When it comes to growing your business profits with small improvements, there are effectively five key components that you need to focus on as the owner of your business. If you want to grow your profits in your business, then focus on each one of these and plan for a small incremental increase in each of these components, say for example 10% increase for each component, and surprisingly enough it is likely to increase your overall bottom line profit by approximately 50%.
So what are these five components?
1) The number of leads or inquiries your business gets on a daily, monthly or annual basis. This is usually in direct response from your marketing and advertising efforts. For example, lets say you normally get 200 inquiries a week, lets see what happens along the way as we aim to increase this by 10% to 220 per week
2) Your Conversion rate. Don’t confuse a ringing phone, or a large volume of email inquiries with your conversion rate. The conversion rate is the number of prospects that actually made the decision to buy something from you.
Following along with our example, lets assume you normally convert 30% of your prospects into customers. A 10% increase will mean we now try and close 33% of those prospects.

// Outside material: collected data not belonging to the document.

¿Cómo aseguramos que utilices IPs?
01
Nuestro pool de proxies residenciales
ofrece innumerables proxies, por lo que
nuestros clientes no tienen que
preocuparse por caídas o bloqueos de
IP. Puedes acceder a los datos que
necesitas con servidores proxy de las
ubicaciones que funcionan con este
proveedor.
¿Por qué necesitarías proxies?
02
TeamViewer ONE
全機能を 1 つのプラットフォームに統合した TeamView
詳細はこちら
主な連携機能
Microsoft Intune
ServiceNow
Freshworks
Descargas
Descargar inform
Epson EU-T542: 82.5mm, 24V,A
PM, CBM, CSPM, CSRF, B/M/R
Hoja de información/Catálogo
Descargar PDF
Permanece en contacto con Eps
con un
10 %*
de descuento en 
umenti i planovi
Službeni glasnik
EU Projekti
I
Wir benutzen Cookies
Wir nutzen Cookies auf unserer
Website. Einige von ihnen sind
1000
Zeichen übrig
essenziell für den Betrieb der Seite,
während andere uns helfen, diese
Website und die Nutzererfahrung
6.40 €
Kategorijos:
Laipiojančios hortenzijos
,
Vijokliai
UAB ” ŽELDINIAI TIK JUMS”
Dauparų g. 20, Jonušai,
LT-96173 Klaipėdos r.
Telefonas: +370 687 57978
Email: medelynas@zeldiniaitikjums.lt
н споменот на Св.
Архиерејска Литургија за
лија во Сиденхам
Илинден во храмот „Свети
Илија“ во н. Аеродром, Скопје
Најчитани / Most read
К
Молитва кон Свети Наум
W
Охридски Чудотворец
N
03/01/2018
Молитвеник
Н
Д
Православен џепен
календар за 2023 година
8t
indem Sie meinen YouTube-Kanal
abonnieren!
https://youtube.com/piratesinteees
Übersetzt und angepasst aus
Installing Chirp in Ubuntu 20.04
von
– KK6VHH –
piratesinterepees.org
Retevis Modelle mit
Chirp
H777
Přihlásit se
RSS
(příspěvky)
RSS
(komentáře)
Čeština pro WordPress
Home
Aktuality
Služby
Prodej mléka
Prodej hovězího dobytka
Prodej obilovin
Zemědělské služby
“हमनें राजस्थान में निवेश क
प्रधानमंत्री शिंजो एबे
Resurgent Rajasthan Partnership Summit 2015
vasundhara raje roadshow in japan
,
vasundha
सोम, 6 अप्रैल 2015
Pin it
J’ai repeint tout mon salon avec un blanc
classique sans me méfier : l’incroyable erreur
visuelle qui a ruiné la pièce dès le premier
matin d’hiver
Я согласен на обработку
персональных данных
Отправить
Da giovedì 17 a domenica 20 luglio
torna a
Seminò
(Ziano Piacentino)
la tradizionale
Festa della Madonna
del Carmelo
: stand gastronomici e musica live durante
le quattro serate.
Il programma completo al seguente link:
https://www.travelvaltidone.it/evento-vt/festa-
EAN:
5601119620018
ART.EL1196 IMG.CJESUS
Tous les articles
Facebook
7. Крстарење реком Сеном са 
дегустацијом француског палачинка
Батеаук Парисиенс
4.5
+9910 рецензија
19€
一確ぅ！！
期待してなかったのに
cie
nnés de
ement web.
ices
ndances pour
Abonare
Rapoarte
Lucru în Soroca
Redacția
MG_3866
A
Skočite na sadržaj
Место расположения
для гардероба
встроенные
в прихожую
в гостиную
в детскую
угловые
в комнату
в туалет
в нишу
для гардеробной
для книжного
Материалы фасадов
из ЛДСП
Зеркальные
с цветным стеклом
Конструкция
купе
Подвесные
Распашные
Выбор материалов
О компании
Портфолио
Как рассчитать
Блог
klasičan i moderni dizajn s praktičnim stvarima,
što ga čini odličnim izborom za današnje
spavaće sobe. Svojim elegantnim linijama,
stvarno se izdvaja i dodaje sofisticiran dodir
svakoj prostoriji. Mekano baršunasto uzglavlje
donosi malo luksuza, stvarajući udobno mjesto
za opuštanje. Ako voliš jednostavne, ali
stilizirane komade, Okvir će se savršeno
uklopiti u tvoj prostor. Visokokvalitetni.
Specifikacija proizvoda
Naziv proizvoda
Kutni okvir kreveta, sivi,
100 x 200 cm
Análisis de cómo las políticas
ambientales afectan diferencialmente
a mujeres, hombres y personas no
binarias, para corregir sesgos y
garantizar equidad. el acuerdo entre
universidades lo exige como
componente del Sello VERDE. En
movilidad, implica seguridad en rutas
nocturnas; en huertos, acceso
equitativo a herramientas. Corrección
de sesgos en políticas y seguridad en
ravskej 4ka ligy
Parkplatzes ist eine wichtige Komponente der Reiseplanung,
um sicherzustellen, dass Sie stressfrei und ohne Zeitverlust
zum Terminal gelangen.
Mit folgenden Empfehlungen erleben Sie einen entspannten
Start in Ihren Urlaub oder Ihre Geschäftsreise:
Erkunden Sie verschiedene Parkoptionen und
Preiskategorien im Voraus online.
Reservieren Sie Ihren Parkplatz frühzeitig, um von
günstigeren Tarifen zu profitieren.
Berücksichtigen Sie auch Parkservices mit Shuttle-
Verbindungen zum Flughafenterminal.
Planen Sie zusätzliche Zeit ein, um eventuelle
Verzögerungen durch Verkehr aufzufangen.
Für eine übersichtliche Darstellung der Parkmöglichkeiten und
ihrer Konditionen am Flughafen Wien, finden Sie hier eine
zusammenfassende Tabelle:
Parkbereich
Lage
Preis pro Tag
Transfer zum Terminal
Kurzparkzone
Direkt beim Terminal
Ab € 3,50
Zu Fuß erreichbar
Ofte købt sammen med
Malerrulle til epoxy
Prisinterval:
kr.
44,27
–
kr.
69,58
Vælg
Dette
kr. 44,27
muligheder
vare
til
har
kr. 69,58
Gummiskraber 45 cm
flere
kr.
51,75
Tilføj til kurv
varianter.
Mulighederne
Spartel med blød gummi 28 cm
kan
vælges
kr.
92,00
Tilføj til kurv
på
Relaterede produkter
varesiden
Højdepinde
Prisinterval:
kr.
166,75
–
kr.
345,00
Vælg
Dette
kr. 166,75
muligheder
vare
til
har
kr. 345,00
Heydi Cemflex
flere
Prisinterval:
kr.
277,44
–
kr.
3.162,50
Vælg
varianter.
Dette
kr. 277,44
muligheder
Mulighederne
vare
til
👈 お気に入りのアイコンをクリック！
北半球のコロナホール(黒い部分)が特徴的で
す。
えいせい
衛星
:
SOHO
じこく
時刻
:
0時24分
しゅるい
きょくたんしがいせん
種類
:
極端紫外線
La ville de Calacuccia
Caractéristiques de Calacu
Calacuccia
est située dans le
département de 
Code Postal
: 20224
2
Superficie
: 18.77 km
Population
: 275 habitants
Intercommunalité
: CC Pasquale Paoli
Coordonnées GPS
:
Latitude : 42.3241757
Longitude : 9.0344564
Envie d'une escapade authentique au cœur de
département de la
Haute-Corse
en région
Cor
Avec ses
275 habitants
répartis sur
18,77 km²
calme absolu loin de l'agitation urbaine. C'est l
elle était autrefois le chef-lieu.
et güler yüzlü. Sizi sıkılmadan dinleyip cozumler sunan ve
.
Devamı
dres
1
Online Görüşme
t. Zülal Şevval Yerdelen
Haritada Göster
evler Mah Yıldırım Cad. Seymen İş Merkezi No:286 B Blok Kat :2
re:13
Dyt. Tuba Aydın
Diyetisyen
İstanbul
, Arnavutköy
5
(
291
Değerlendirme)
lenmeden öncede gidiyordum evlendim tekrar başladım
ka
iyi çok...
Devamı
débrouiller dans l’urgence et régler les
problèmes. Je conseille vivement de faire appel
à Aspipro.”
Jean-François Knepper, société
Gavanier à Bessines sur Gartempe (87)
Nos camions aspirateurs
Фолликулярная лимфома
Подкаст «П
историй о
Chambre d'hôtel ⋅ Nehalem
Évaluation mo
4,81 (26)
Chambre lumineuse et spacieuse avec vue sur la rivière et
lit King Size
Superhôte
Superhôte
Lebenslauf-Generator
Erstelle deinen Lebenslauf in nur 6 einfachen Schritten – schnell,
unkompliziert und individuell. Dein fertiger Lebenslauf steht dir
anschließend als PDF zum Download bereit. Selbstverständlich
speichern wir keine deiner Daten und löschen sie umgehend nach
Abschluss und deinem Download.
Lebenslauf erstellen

3) The Number of time your customers buy from you. This comes back to marketing to your existing customers, and how many business owners either don’t do this, or they do it very spasmodically. Lets assume your customers buy from you ten times a year. Again with our 10% increase example, lets aim for 11 sales from these existing customers. This will probably require a more focused level of marketing to your existing customers (Something I can help you to achieve if you’re interested)
4) What is the average $ value of each sale to your customers. This is something that you calculate by totaling the complete dollar sales for all customers, adding them altogether and dividing by the number of sales. This will give you the average $ per sale. For arguments sake, lets assume for this example that your average $ sale is $50. Since we are wanting to increase this by 10%, we need to focus on a few cleverly thought out specials, and upsells to boost this average to $55 per sale.
5) Lastly, we need to look at our margins, or the amount from each sale we make as gross profit. Many business owners absorb increasing costs, and or discount their products to gain sales, however by increasing prices by a small amount to maintain or improve margins often has no adverse impact on the level of sales, especially if it is accompanied by an overall improvement is customer service. So lets assume our margin in our example is 20%. We now aim to make our margins 22%.
So putting the whole picture together in our example, we have 200 leads per week, (10400 leads per year) with a conversion rate of 10% = 1040 customers, which all purchased on average 10 x times per year = 10400 sales, at $50 per sale = $520,000 in sales for the year, and at a 20% margin = resulting in $104,000 Profit.
Now with our renewed focus of improving each of our components by 10% (what impact does that have on our $$$?) Now we have 220 leads per week, (11440 leads per year) with a conversion rate of 11% = 1144 customers, which all purchased on average 11 x times per year = 12584 sales, at $55 per sale = $692,120 in sales for the year, and at a 22% margin = resulting in $152,266 Profit.